Geldern Wenn Jesus in Geldern geboren wäre
Geldern · Schülerinnen der Liebfrauenschule haben im Religionsunterricht ein besonderes Weihnachtsprojekt auf die Beine gestellt: Sie haben Josef, Maria und das Jesuskind in neue Szenerien gesetzt – mitten in der Stadt.
Maria und Josef stehen unter der Unterführung am Bahnhof, das Jesuskind liegt in seiner Krippe im Parkhaus von Kaufland oder vor der Aufschrift „Sehnsucht“ der JVA in Pont. Wenn Jesus heute in Geldern zur Welt käme, wäre das nicht im Seeparkhotel Janssen, da sind sich die Schülerinnen der 9a der Liebfrauenschule in Geldern sicher. In Frage kämen ganz einfache Orte, nicht nobel oder schön, eher schäbig und verlassen. So wie im Stall in Bethlehem, zwischen Kühen und Schafen.
Um ins Gedächtnis der Gelderner zu holen, dass Weihnachten nicht nur idyllisch ist, haben sich die 31 Schülerinnen mit ihrem Religionslehrer Joachim Domogala ein ganz besonderes Projekt ausgedacht. Sie haben elf Krippen gebaut, die Josef, Maria und Jesus in ganz neue Szenerien setzen – am Flughafen in Weeze etwa, vor der Halfpipe auf der Skateranlage, an der Bushaltestelle am Markt. Die Krippen werden in den Schaufenstern von zehn Gelderner Läden zu sehen sein – mindestens den gesamten Dezember und vielleicht auch darüber hinaus, sagt Joachim Domogala.

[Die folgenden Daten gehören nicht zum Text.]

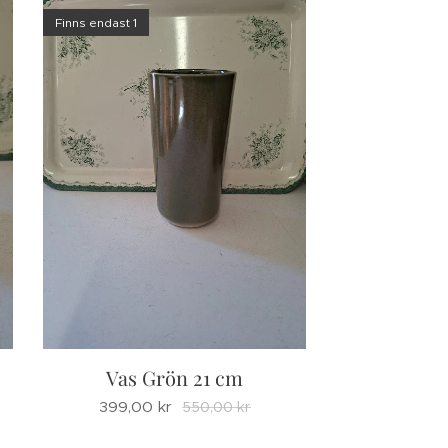
Finns endast 1
Vas Grön 21 cm
399,00
kr
550,00
kr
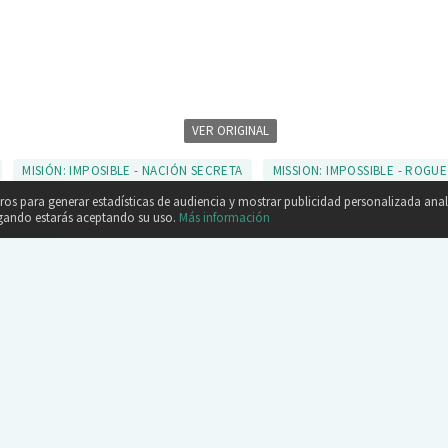
VER ORIGINAL
MISIÓN: IMPOSIBLE - NACIÓN SECRETA
MISSION: IMPOSSIBLE - ROGU
eros para generar estadísticas de audiencia y mostrar publicidad personalizada ana
egando estarás aceptando su uso.
Más información
ÓN SECRETA', LA PELÍCULA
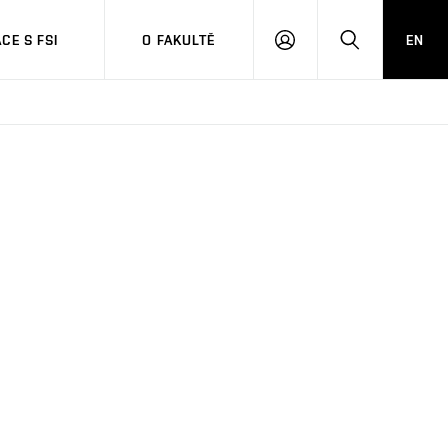
CE S FSI
O FAKULTĚ
EN
PŘIHLÁŠENÍ
HLEDAT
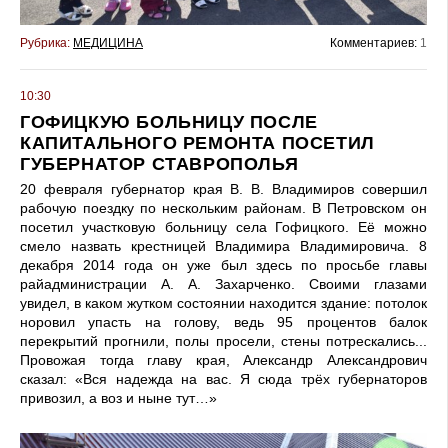
Рубрика:
МЕДИЦИНА
Комментариев:
1
10:30
ГОФИЦКУЮ БОЛЬНИЦУ ПОСЛЕ
КАПИТАЛЬНОГО РЕМОНТА ПОСЕТИЛ
ГУБЕРНАТОР СТАВРОПОЛЬЯ
20 февраля губернатор края В. В. Владимиров совершил
рабочую поездку по нескольким районам. В Петровском он
посетил участковую больницу села Гофицкого. Её можно
смело назвать крестницей Владимира Владимировича. 8
декабря 2014 года он уже был здесь по просьбе главы
райадминистрации А. А. Захарченко. Своими глазами
увидел, в каком жутком состоянии находится здание: потолок
норовил упасть на голову, ведь 95 процентов балок
перекрытий прогнили, полы просели, стены потрескались...
Провожая тогда главу края, Александр Александрович
сказал: «Вся надежда на вас. Я сюда трёх губернаторов
привозил, а воз и ныне тут…»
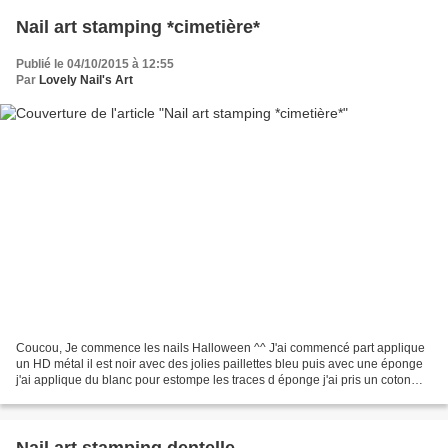
Nail art stamping *cimetière*
Publié le 04/10/2015 à 12:55
Par
Lovely Nail's Art
Coucou, Je commence les nails Halloween ^^ J'ai commencé part applique
un HD métal il est noir avec des jolies paillettes bleu puis avec une éponge
j'ai applique du blanc pour estompe les traces d éponge j'ai pris un coton
imbibé de dissolvant puis j'ai...
Nail art stamping dentelle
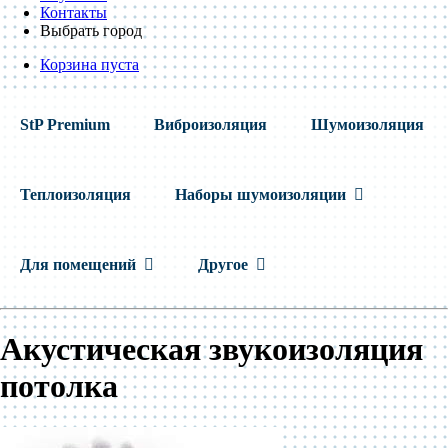
Контакты
Выбрать город
Корзина пуста
StP Premium
Виброизоляция
Шумоизоляция
Теплоизоляция
Наборы шумоизоляции
Для помещений
Другое
Акустическая звукоизоляция
потолка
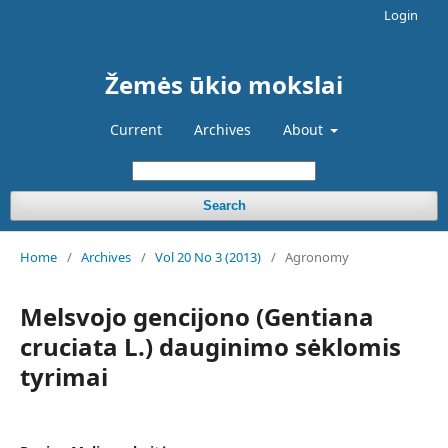
Login
Žemės ūkio mokslai
Current
Archives
About
Search
Home
/
Archives
/
Vol 20 No 3 (2013)
/
Agronomy
Melsvojo gencijono (Gentiana
cruciata L.) dauginimo sėklomis
tyrimai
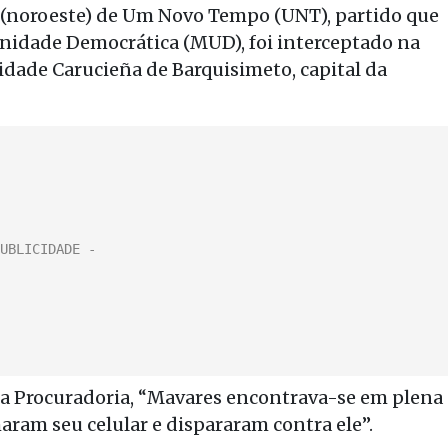
 (noroeste) de Um Novo Tempo (UNT), partido que
Unidade Democrática (MUD), foi interceptado na
lidade Carucieña de Barquisimeto, capital da
a Procuradoria, “Mavares encontrava-se em plena
ram seu celular e dispararam contra ele”.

„Anfangs waren wir ein bisschen skeptisch“, sagt Hannah, eine der Schülerinnen. „Wir hatten von uns aus nie über diese Frage nachgedacht, wo Jesus heute geboren werden würde.“ Joachim Domogala hatte ein ähnliches Projekt in Köln gesehen und den Schülerinnen Fotos davon mitgebracht. „Ab da hat das Projekt eine ganz eigene Dynamik entwickelt“, sagt der Lehrer für katholische Religion. „Den Mädchen kamen viele Ideen aus Geldern und Umgebung. Schließlich hatten wir eine riesige Auswahl an Bildern gesammelt.“
In mehreren Gruppen haben die Schülerinnen die Fotos für die Krippen selbst geschossen, waren dafür in der ganzen Stadt unterwegs. Auch in Weeze am Flughafen ist ein Bild entstanden. „Uns war wichtig, dass man sofort erkennt, wo die Krippenfiguren stehen“, sagt Schülerin Lisa Marie. „Und wir wollten Orte finden, an denen viele Menschen unterwegs sind, aber eher vorbeigehen als stehen bleiben.“ Darum ist auch ein Bild der Maria-Magdalena-Kirche nicht in die engere Auswahl gekommen: Es war zu behaglich und zu gut besucht.
Die Krippenfiguren haben die Schülerinnen selbst mitgebracht, auf Dachböden gewühlt, bei Bekannten und Verwandten rumgefragt und schließlich elf Exemplare zusammenbekommen.
Um die fertigen Krippen auch ausstellen zu können, haben die Schülerinnen in Gelderner Läden angefragt, ob sie die Exponate in ihre Schaufenster stellen. Ein Geschäftsmann, so berichtet Joachim Domogala, hat gesagt: „So einen alten Bahnhof will doch keiner sehen, vor allem nicht in der Weihnachtszeit.“
Doch darum geht es den Schülerinnen nicht. „Wir wollen den Leuten nicht das Weihnachtsfest verderben oder sie provozieren mit einer nicht traditionellen Krippe“, sagen sie. „Wir wollen zum Nachdenken anregen.“ Damit Weihnachten nicht zu einem Fest ohne Inhalt werde, wollen sie auf die Ursprünge hinweisen. „Was feiern wir da eigentlich? Diese Frage steht im Mittelpunkt.“ Nun werden in dem Laden des Geschäftsmanns auch Krippen stehen. „Für die Geschäfte ist das auch ein Gewinn. Passanten bleiben am Schaufenster stehen und fragen sich, was es mit der Krippe auf sich hat.“ In den Läden sollen dann Flyer ausliegen, die das Projekt erläutern.
Zeitplan Der Startschuss für das Projekt soll am Freitag, 30. November, fallen. Ab 11 Uhr wollen die Schülerinnen dann ihre Krippen den Passanten auf dem Gelderner Marktplatz vorstellen und ihnen die Idee dahinter erklären. Danach kommen die Krippen in die jeweiligen Schaufenster.